Stair risers should be installed at consistent intervals. The selected interval must be between 6 1/2 inches and 12 inches of vertical rise from one tread to the next. Stair treads must be at least 4 inches deep and 18 inches wide. Like all stairs, every tread of a ship's ladder must be identical.
Each riser of a ship's ladder must comply with OSHA's general work surface requirements regarding weight capacity. The rule states that the stairs must be capable of supporting five times its intended load. In addition, an individual tread must be able to withstand 113 Kilogram of pressure loaded at the centre of the tread. If any work surface will support more than one person at a time, this weight requirement is increased by 113 Kilogram per person it is intended to support.
All ship's ladders must have guardrails installed. The top rail of the guard must be capable of withstanding at least 90.7 Kilogram of direct pressure in either a downward or outward direction without failing. If the top rail is between 36 and 37 inches in height above the stair tread, it may also double as a handrail. If this requirement is not met, an additional handrail must be installed. Rails must be at least 1/4 inch in diameter.
Ship's ladders are required to have safety guards installed 6 inches behind the tread and parallel to the slope of the ladder. These guards are important to prevent a ship's ladder user's foot from slipping through the back side of the ladder while climbing.

▶ **SOURCE MATERIAL**
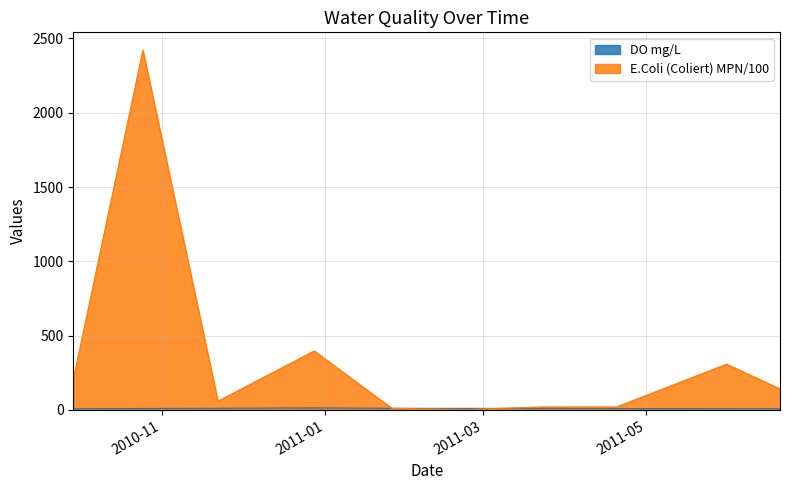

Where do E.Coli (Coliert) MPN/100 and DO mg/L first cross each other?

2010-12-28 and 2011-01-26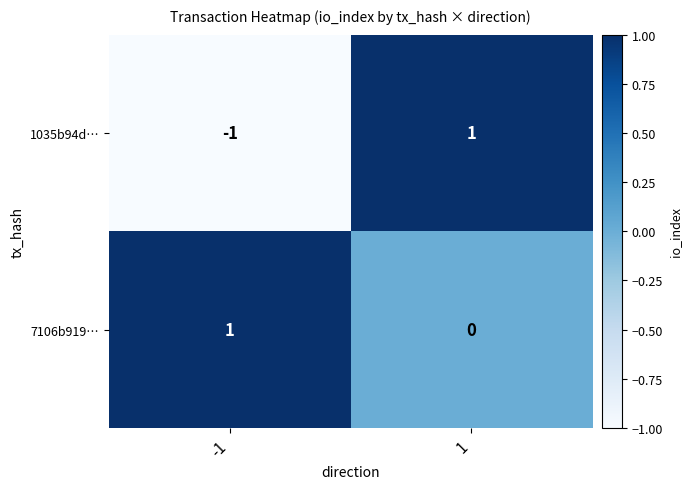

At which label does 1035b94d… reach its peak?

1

* * *

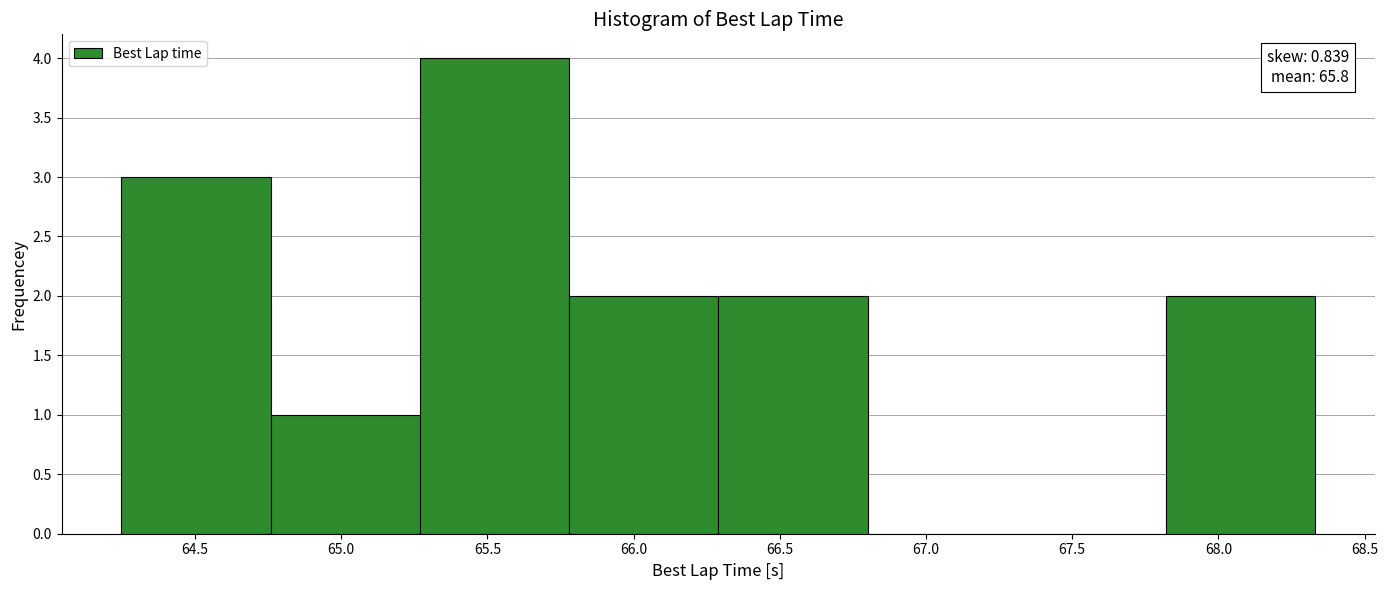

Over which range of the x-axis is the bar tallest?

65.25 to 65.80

▶ **ACTIVITIES**
- a) Translate this sentence from the ship's ladder passage into Spanish: "All ship's ladders must have guardrails installed."
- b) According to the ship's ladder passage, what is the minimum depth of a stair tread?
- c) Retype the part of the ship's ladder passage starting with "All ship's ladders" and going on through "inch in diameter.".

▶ **RESPONSES BY TASK**
- a) Todas las escaleras de barco deben tener barandas instaladas.

- b) At least 4 inches.

- c)
All ship's ladders must have guardrails installed. The top rail of the guard must be capable of withstanding at least 90.7 Kilogram of direct pressure in either a downward or outward direction without failing. If the top rail is between 36 and 37 inches in height above the stair tread, it may also double as a handrail. If this requirement is not met, an additional handrail must be installed. Rails must be at least 1/4 inch in diameter.